C’est précisément ce qu’on fait Rima Hassan et Greta Thunberg ainsi que les autres membres du Madleen, cette traversée de la méditerranée pour livrer du matériel humanitaire et de la nourriture à Gaza a pris le monde entier au dépourvu. Acte courageux et désespéré pour certains, coup de com pour d’autres, on peut néanmoins en tirer plusieurs conclusions :
– Le monde entier avait les yeux rivés sur le bateau et Gaza est revenu au centre de l’actualité.
– Le blocus humanitaire de l’armée Israélienne, dont l’existence à pu être contesté (Enthoven, Barbara Lefebvre) a été démontré aux yeux de tous.
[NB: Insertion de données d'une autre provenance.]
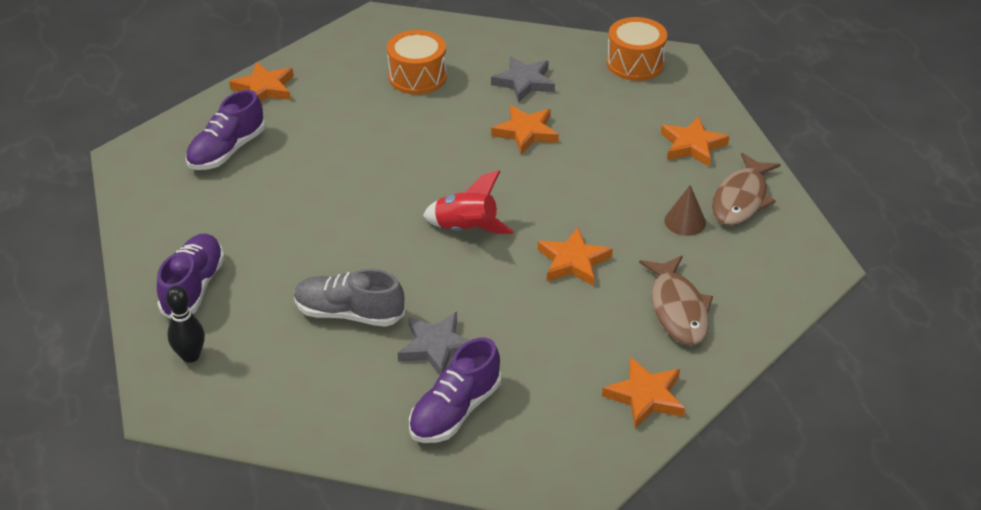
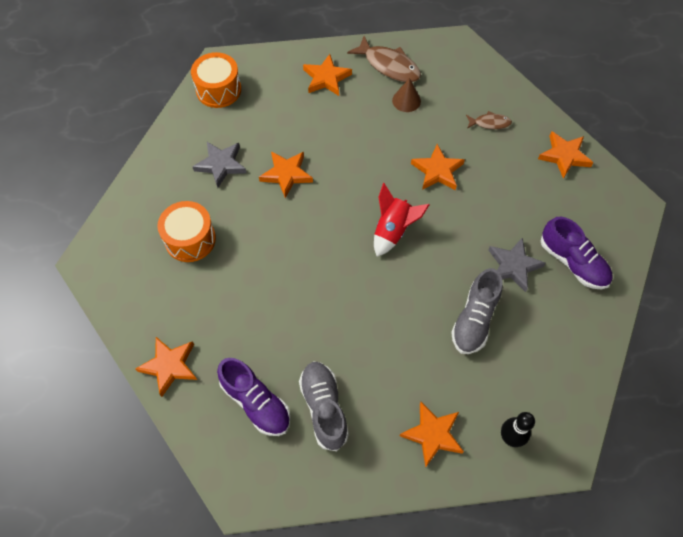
camera: 80 degrees left, 20 degrees up
(194, 287) = (432, 434): purple shoe -> orange star
(223, 199) = (324, 408): none -> grey shoe
(678, 309) = (490, 123): brown fish -> brown fish, size x0.55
–  Les dirigeants ont été obligés d’entrer en action (avec beaucoup de mollesse il faut bien le dire).
– Plusieurs autres initiatives ont suivi l’exemple : les dockers de Marseille qui ont refusé de faire monter des cargaisons qui comprenait plusieurs centaines de tonnes d’armes pour l’armée Israélienne. Il y a aussi eu le gigantesque convoi qui traverse actuellement l’Afrique du Nord pour briser le blocus, etc.

Je termine cet article avec deux mots pour parler de Rima Hassan et je vous partage une vidéo de Le Média qui s’intitule “pourquoi tous les médias mainstream la détestent autant”. Je tenais à parler d’elle car aujourd’hui elle est devenue figure majeure de la cause palestinienne, qui rassemble autant qu’elle divise et en voici la raison : je n’ai jamais vu un tel décalage entre les commentateurs des médias et la réalité. Nous pouvons ne pas être d’accord sur plein de chose, mais je vous en conjure, ne vous fiez pas uniquement aux commentateurs, prenez le temps de regarder ne serait-ce que 5 minutes l’une de ses interventions sur des plateaux télé ou interviews, peut importe laquelle, et vous verrez qu’elle est très loin la sorcière Médée dépeinte par les médias. Elle dénonce les ambitions colonisatrices des gouvernements Israéliens successifs et s’appuyant constamment sur deux principes : le droit international (elle est juriste à la base) et une solution à deux états.
Et aussi, force aux communautés juives et musulmanes qui se retrouvent malgré elles au cœur d’un conflit géopolitique qu’elles ne contrôlent pas, et qui aspirent, pour la plupart, à la paix et à la reconnaissance mutuelle.